Thanks for letting me vent as this topic has always bugged me!


I have to say, I agree with Nikki. But I like the way scouts do it rather than the way the schools do it. In scouts, the leaders make it an event, and it’s teamwork so you’re not feeling so alone and pressured.
Any business person needs to be able to come out of their shell and communicate with people. Starting early will make them more comfortable. It makes the school experience easier for the kids too.
What kind of lesson are we teaching when everything is too much trouble?
I think so many of our problems stem from trying to find a way to not do things – clean the house, cook, get rid of clutter, oh any number of things. While many people are legitimately that busy, most people are just looking to make more TV time.
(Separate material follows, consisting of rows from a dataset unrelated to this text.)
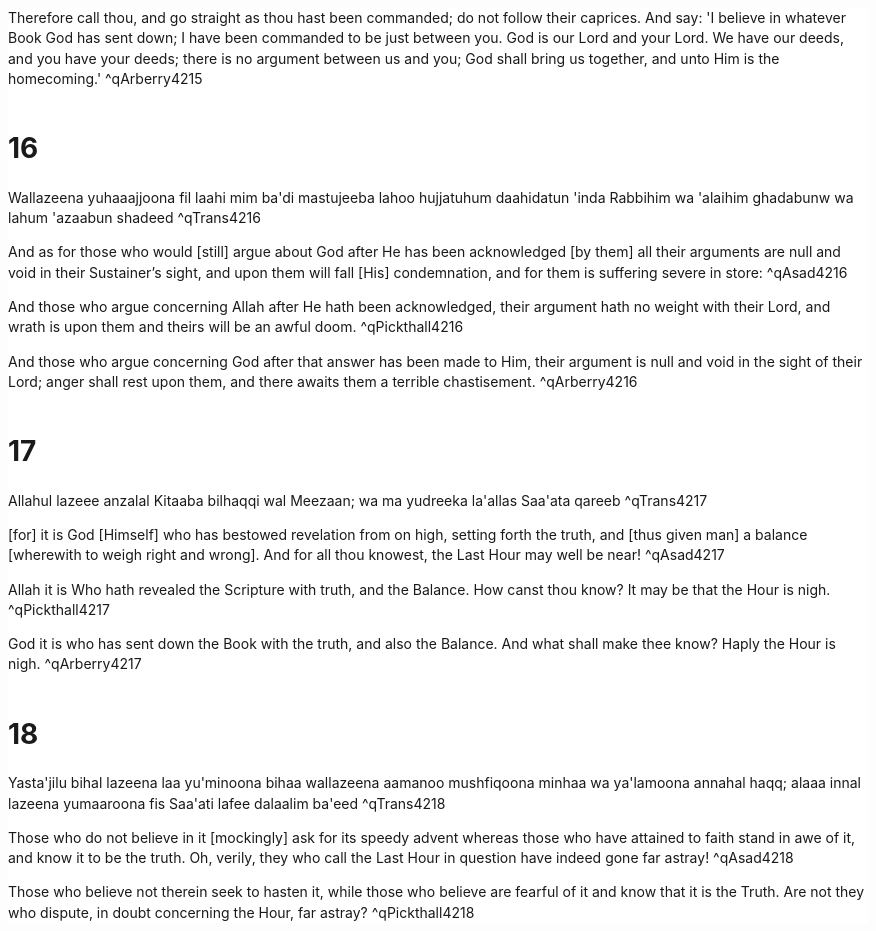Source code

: 
Therefore call thou, and go straight as thou hast been commanded; do not follow their caprices. And say: 'I believe in whatever Book God has sent down; I have been commanded to be just between you. God is our Lord and your Lord. We have our deeds, and you have your deeds; there is no argument between us and you; God shall bring us together, and unto Him is the homecoming.' ^qArberry4215

# 16

Wallazeena yuhaaajjoona fil laahi mim ba'di mastujeeba lahoo hujjatuhum daahidatun 'inda Rabbihim wa 'alaihim ghadabunw wa lahum 'azaabun shadeed ^qTrans4216


And as for those who would [still] argue about God after He has been acknowledged [by them] all their arguments are null and void in their Sustainer’s sight, and upon them will fall [His] condemnation, and for them is suffering severe in store: ^qAsad4216


And those who argue concerning Allah after He hath been acknowledged, their argument hath no weight with their Lord, and wrath is upon them and theirs will be an awful doom. ^qPickthall4216


And those who argue concerning God after that answer has been made to Him, their argument is null and void in the sight of their Lord; anger shall rest upon them, and there awaits them a terrible chastisement. ^qArberry4216

# 17

Allahul lazeee anzalal Kitaaba bilhaqqi wal Meezaan; wa ma yudreeka la'allas Saa'ata qareeb ^qTrans4217


[for] it is God [Himself] who has bestowed revelation from on high, setting forth the truth, and [thus given man] a balance [wherewith to weigh right and wrong]. And for all thou knowest, the Last Hour may well be near! ^qAsad4217


Allah it is Who hath revealed the Scripture with truth, and the Balance. How canst thou know? It may be that the Hour is nigh. ^qPickthall4217


God it is who has sent down the Book with the truth, and also the Balance. And what shall make thee know? Haply the Hour is nigh. ^qArberry4217

# 18

Yasta'jilu bihal lazeena laa yu'minoona bihaa wallazeena aamanoo mushfiqoona minhaa wa ya'lamoona annahal haqq; alaaa innal lazeena yumaaroona fis Saa'ati lafee dalaalim ba'eed ^qTrans4218


Those who do not believe in it [mockingly] ask for its speedy advent whereas those who have attained to faith stand in awe of it, and know it to be the truth. Oh, verily, they who call the Last Hour in question have indeed gone far astray! ^qAsad4218


Those who believe not therein seek to hasten it, while those who believe are fearful of it and know that it is the Truth. Are not they who dispute, in doubt concerning the Hour, far astray? ^qPickthall4218
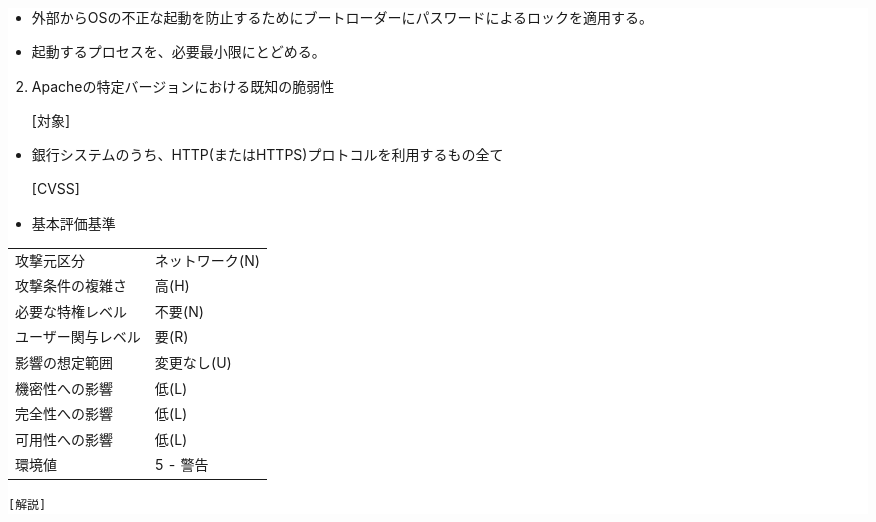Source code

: * 外部からOSの不正な起動を防止するためにブートローダーにパスワードによるロックを適用する。

* 起動するプロセスを、必要最小限にとどめる。

2. Apacheの特定バージョンにおける既知の脆弱性

	[対象]

* 銀行システムのうち、HTTP(またはHTTPS)プロトコルを利用するもの全て

	[CVSS]

* 基本評価基準

<table>
  <tr>
    <td>攻撃元区分</td>
    <td>ネットワーク(N)</td>
  </tr>
  <tr>
    <td>攻撃条件の複雑さ</td>
    <td>高(H)</td>
  </tr>
  <tr>
    <td>必要な特権レベル</td>
    <td>不要(N)</td>
  </tr>
  <tr>
    <td>ユーザー関与レベル</td>
    <td>要(R)</td>
  </tr>
  <tr>
    <td>影響の想定範囲</td>
    <td>変更なし(U)</td>
  </tr>
  <tr>
    <td>機密性への影響</td>
    <td>低(L)</td>
  </tr>
  <tr>
    <td>完全性への影響</td>
    <td>低(L)</td>
  </tr>
  <tr>
    <td>可用性への影響</td>
    <td>低(L)</td>
  </tr>
  <tr>
    <td>環境値</td>
    <td>5 - 警告</td>
  </tr>
</table>


	[解説]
Here, here. I totally agree with you. In fact our PTA committee has actually discussed changing from fundraisers to just asking for donations to certain items needed for the children. I would be all for that.

Liz Jenkins

I did exactly this last month. My daughter’s school was doing a “fun run”. Yeah, fun for the kids but not for the family to hound people to sign up to sponsor it. I emailed the teacher and explained that I was sending in a donation to cover it, and that I would volunteer on the day. But I just do not have the patience or the time to do these things. I’d rather take that time to spend with my family, see clients or walk the dog.


This is a great article with a lot of great comments. I think both positions are valid and it would be best for schools, groups, and organizations to recognize that and work with families on both sides. As can be seen by the variety of comments, some kids and families make fund raising an event and others see it as a huge imposition.
I’ve seen both positions first hand in working with groups who wish to hold a popcorn fund raiser with our company That’s why we created our non-traditional program. You can read about our program for Breast Cancer Awareness at the American Cancer Society
There are always people who want to buy things for themselves and gifts for others. That being the case, why not use that as an opportunity for giving also?
We give the group a code which the group distributes to its constituents (families, friends, employees). The code becomes a regular part of school communications to keep it on everyone’s mind. When someone makes a purchase on our website and enters that code, a portion of the purchase price is remitted to the group.
Besides regularly letting people know about the code, the group does nothing and collects fund raising money. We sell a well-liked and desired consumable product – caramel corn and other popcorn products – so there’s no clutter involved. It’s easy to buy gifts and have them mailed to family and friends anywhere. And the group collects something on each transaction.
Another nice thing about it is that it can be ongoing. Because the stress of selling and grouping orders isn’t there, there’s no reason for it to last only a couple of weeks. It can go year round.
The only drawback for the group is that there’s less direct control over the process (no high pressure in-person sales) and, typically, the profit margin is going to be lower because we aren’t getting a large batch order that we can process and ship to one place.
It’s not the absolute solution to every fund raising need but it is a great supplement and can take some of the pressure off the group raising every last dollar through direct sales.
And it doesn’t have to be a popcorn fund raiser. It’s also a type of program that groups can set up easily with local merchants – like restaurants. Tell them you’ll be sending customers there and would like to have a donor relationship with them.